Da vista do mirante, duas japonesas estavam deslumbradas com a vista da avenida que gritava vida dia e noite.
Aos poucos, o Sol começou a se por. Muitos se aglomeraram no parapeito para vê-lo brilhar.
Um brilho intenso, mais forte do que o normal. Era como se mil sóis explodissem por dentro.
As fotos pipocavam na geolocalização daquele ponto turístico. O contra-luz da garota com a blusa do Iron Maiden competia com os vídeos em loop do casal rastafári.
Lá embaixo, as bicicletas esperavam educadamente a vez de avançar o cruzamento; o trânsito teimava em encher e se dissipar em sincronia nas três largas vias de cada lado.
Do alto, era possível ver uma mulher negra sobre um terraço particular tomando banho de sol e de música completamente nua. Do seu lado, apenas a garrafa de espumante e o resto de alguma noitada alugada que se estendeu até a tarde. O seu bronzeado se confundia com a força da luz que partia no horizonte.
Uma jovem de cabelo encaracolado pousava para a câmera com a cabeça curvada. Ao lado, havia um homem forte e negro desatento ao celular. Na frente, a filha dos dois, dominando enquadramentos aos seus menos que 10 anos.
Na paisagem ao fundo, havia a poesia do avião que passava em frente àquela bola de fogo, sumindo logo em seguida. Para onde foi? Pensou o rapaz com a blusa de reggae.
A nuvem espessa, mas longínqua, deve ter engolido aquela máquina pesada que, por lógica, não deveria estar no ar.
Faltava muito pouco para que o Sol se encostasse nos altos edifícios do segundo plano, escondendo-se em seguida na curva da Terra.
Minutos se passaram e um ruído profundo tirou a atenção da estrela. Aquele zumbido vinha forte e estridente. O bebê de colo chorou até mais do que permitiam seus pequenos pulmões.
O zumbido virou o som de um tiro seco e, acompanhado de um sopro intenso do vento, ouviu-se uma explosão. Aquela rajada de ar premeditou a tragédia. Os encostados ao parapeito foram erguidos como tapetes persas e jogados do alto.

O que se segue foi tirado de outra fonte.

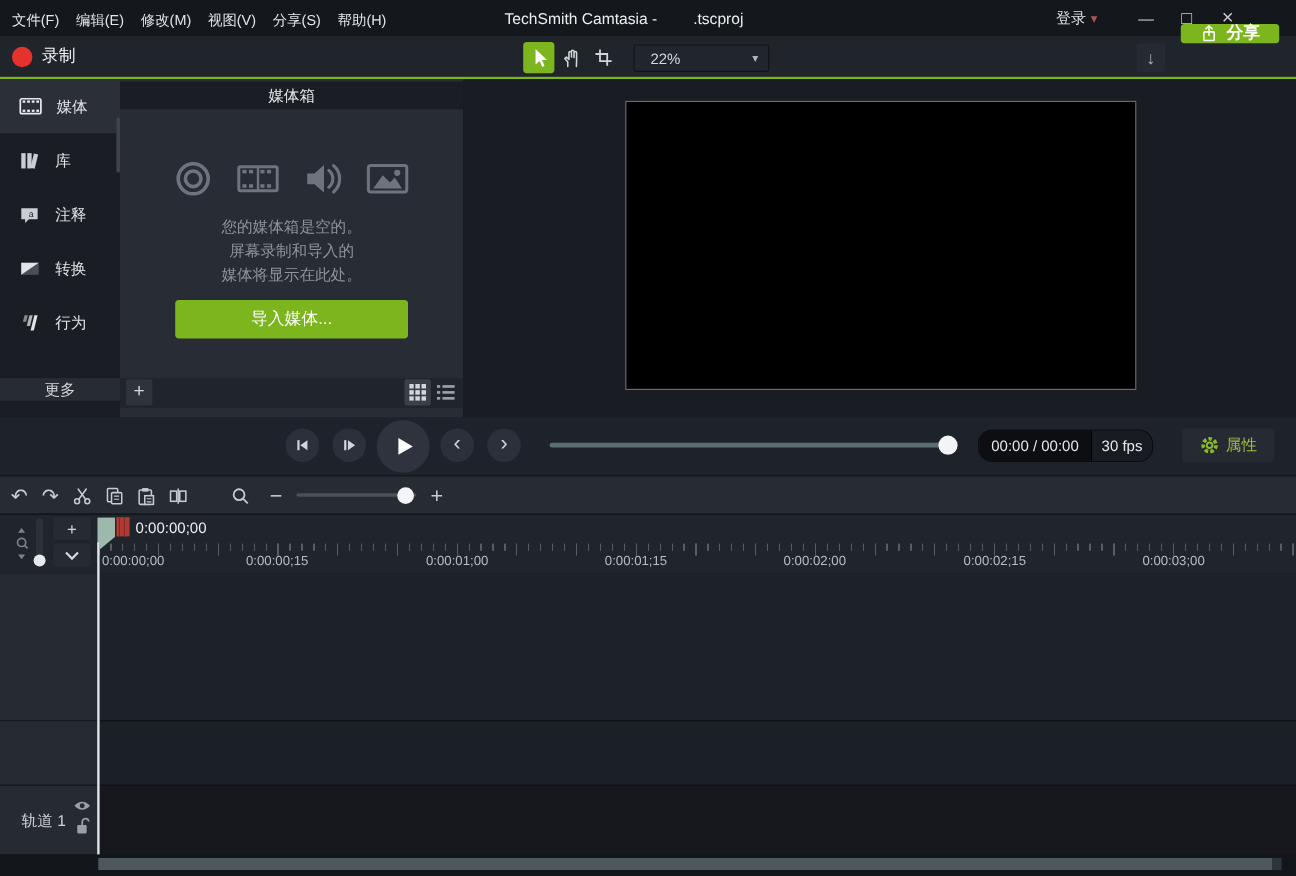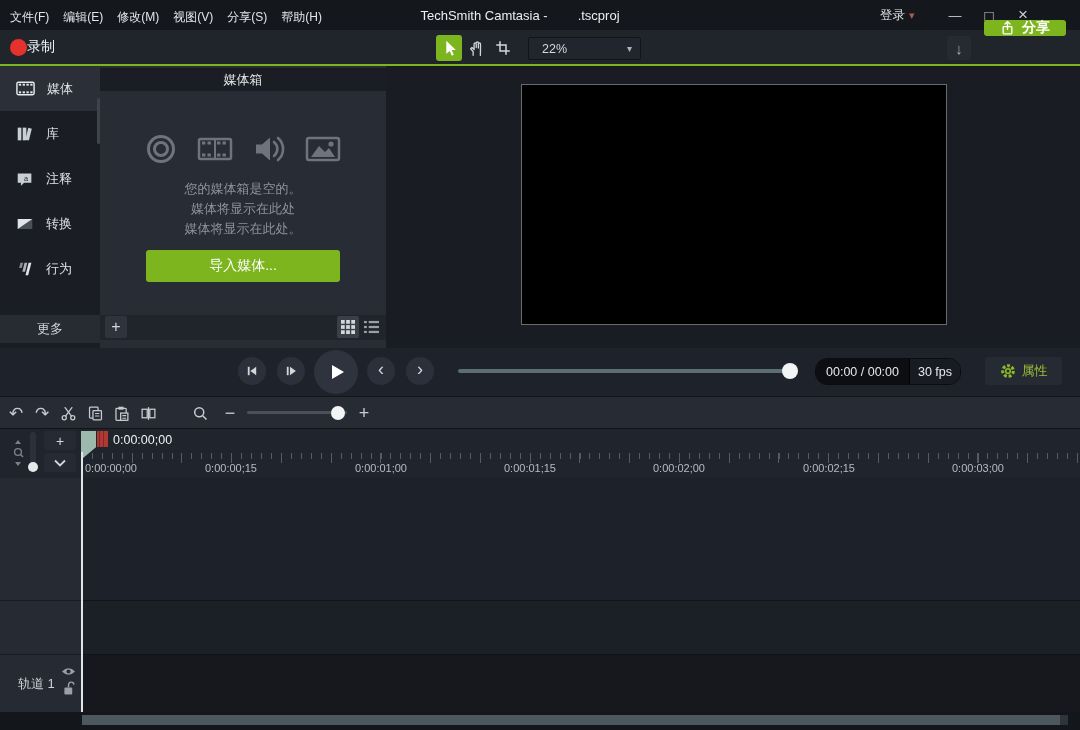"录制" div.abs { gap: 0 -> 8px }
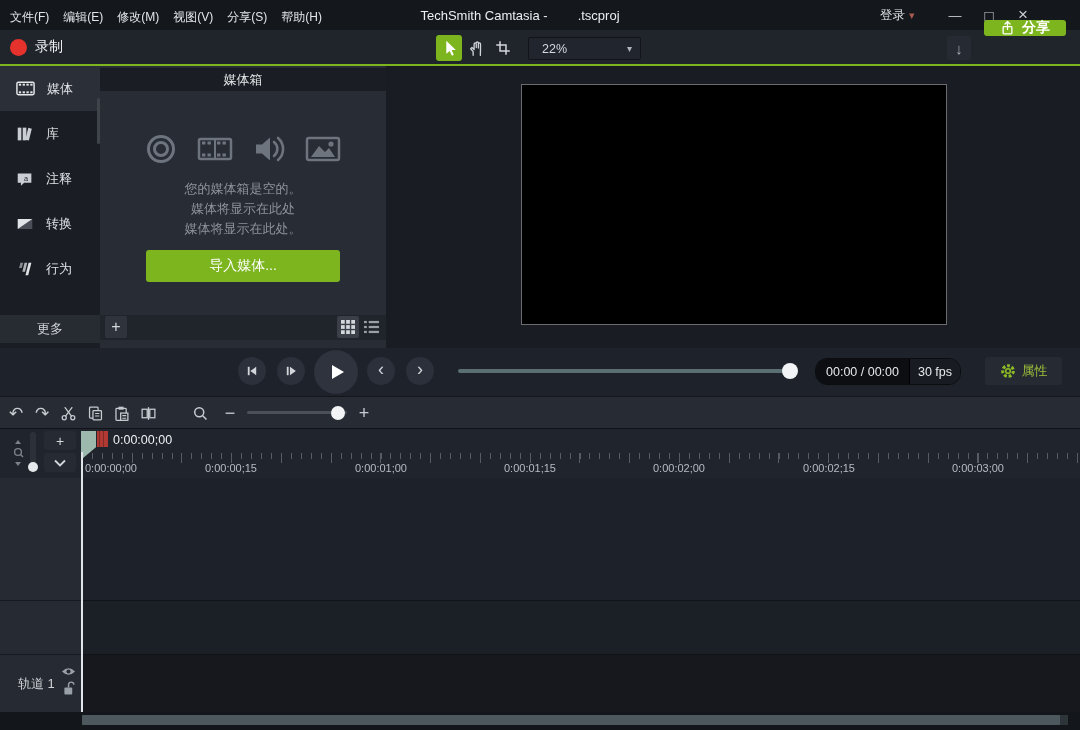"媒体将显示在此处" div { text: 媒体将显示在此处 -> 屏幕录制和导入的 }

Caiam como se flutuassem, mirando a ciclovia já previamente pintada de vermelha. O desespero começou com gritos humanos e uma tentativa inútil de buscar ajuda. Já se ouviam sirenes de ambulância como se aquele incidente fosse comum a outros rooftops.
Mas qualquer um que observasse mais atentamente ainda via a garota nua pegando um resto de Sol, já frio, com seus fones de ouvido, desatenta a esse mundo de terror.
As japonesas gritavam dialetos não traduzidos. Os telefones não funcionavam mais. As antenas viraram traços nos aparelhos que resistiram à descarga elétrica.
Quem olhava para baixo pouco se interessava por aqueles corpos caídos. Estavam mais atentos à inconsistência dos sinais de trânsito, ao atropelo de um ônibus a ciclistas e a aglomeração de formigas humanas fora dos arranha-céus.
O céu ainda estava azulado, em um tom que parecia ser o amanhecer. Entre as nuvens, apenas resquícios do amarelo do Sol que se foi.
O barômetro, no alto de um heliponto, não balançava mais. Apontava o chão em vez de tentar indicar o vento.
Os elevadores não mais funcionavam. E os 18 andares do mirante ao térreo pareciam ser um impeditivo para quem quisesse descer as escadas. A luz acabou dentro do prédio e logo se estendeu até o último edifício visível.
A noite chegou e muitos se acomodaram onde dava. Deitaram-se sobre as mesas de café, assaltaram as geladeiras e nada sobrou daquele manjericão coletivo, agora mastigado pela ansiedade daqueles que ainda buscavam respostas.
Por mímica, as japonesas pareciam ser as únicas a conseguir explicar, minimamente, o fenômeno que ocorreu. O Sol havia explodido. E não voltaria no dia seguinte.
Enquanto isso, aquela beldade nua não se importava. Estava acostumada a passar toda sua vida sem que o Sol a iluminasse. E, ainda assim, logo hoje que finalmente escolheu se rebelar contra tudo em busca da sua própria luz, já havia pressentido que esse mesmo Sol lhe viraria as costas de vez.